:: What the exercise asks ::
Copy out, character for character, the lines from the one containing "Как только среднесуточная" through the last line of the items, including both.

:: Recorded data ::
%%
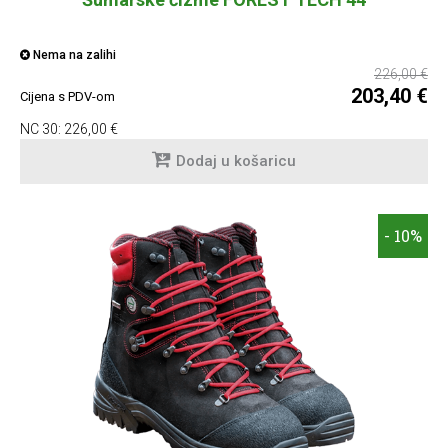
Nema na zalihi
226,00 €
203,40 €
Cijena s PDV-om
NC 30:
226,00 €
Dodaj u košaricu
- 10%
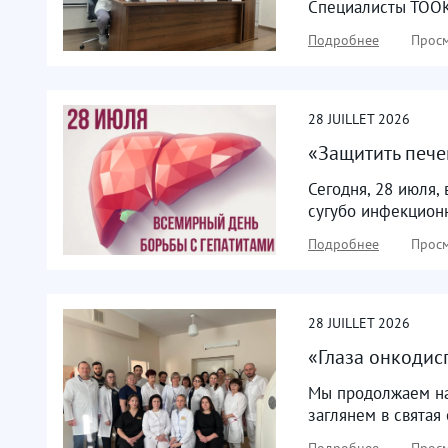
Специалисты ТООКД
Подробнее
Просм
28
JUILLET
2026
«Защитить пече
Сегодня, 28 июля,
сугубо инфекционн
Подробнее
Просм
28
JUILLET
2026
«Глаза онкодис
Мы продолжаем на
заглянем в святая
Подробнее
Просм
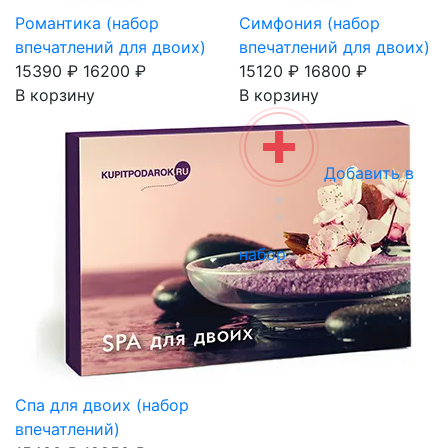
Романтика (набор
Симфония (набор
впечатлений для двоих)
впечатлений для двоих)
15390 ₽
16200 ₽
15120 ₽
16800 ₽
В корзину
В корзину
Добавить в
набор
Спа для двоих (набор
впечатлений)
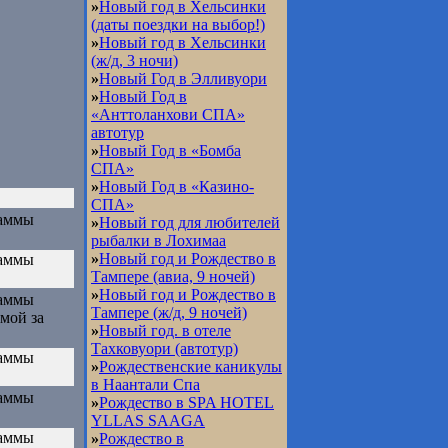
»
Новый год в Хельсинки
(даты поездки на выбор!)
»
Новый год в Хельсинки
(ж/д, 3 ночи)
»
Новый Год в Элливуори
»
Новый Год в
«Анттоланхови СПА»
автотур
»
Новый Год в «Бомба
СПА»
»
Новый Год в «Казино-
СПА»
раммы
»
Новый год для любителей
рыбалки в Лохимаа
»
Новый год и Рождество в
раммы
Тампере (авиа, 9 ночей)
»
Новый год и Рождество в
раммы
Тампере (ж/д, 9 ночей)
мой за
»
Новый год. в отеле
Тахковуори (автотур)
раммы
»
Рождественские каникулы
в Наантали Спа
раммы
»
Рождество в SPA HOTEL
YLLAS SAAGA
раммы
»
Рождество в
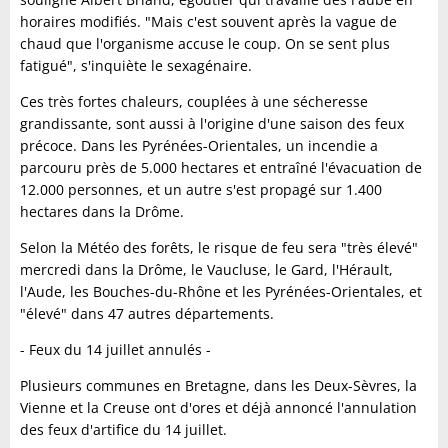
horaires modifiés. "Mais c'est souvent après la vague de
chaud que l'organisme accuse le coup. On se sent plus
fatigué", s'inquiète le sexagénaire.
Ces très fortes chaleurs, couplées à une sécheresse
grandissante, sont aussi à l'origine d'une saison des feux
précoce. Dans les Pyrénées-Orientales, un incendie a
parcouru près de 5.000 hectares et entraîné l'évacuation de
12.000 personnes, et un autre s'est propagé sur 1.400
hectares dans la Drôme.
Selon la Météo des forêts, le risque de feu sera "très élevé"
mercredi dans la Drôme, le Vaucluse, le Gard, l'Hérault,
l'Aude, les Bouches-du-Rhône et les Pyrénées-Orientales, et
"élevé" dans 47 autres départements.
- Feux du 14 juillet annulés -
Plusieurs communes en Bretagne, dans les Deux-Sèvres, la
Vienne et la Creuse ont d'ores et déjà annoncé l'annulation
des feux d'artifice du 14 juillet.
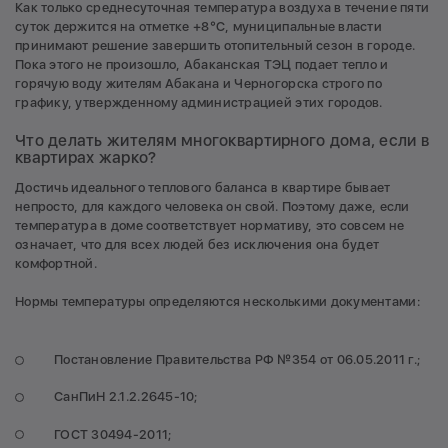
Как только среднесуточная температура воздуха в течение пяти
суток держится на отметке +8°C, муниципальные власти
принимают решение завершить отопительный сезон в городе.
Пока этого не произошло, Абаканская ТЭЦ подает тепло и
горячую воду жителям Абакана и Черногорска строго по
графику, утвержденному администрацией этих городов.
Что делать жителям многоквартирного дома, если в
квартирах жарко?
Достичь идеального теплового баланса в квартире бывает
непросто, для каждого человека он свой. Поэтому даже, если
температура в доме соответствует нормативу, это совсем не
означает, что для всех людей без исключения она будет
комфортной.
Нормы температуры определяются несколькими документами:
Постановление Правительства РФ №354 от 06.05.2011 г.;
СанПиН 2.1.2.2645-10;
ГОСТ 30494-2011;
%%
:: Exercise answer ::
Как только среднесуточная температура воздуха в течение пяти
суток держится на отметке +8°C, муниципальные власти
принимают решение завершить отопительный сезон в городе.
Пока этого не произошло, Абаканская ТЭЦ подает тепло и
горячую воду жителям Абакана и Черногорска строго по
графику, утвержденному администрацией этих городов.
Что делать жителям многоквартирного дома, если в
квартирах жарко?
Достичь идеального теплового баланса в квартире бывает
непросто, для каждого человека он свой. Поэтому даже, если
температура в доме соответствует нормативу, это совсем не
означает, что для всех людей без исключения она будет
комфортной.
Нормы температуры определяются несколькими документами:
Постановление Правительства РФ №354 от 06.05.2011 г.;
СанПиН 2.1.2.2645-10;
ГОСТ 30494-2011;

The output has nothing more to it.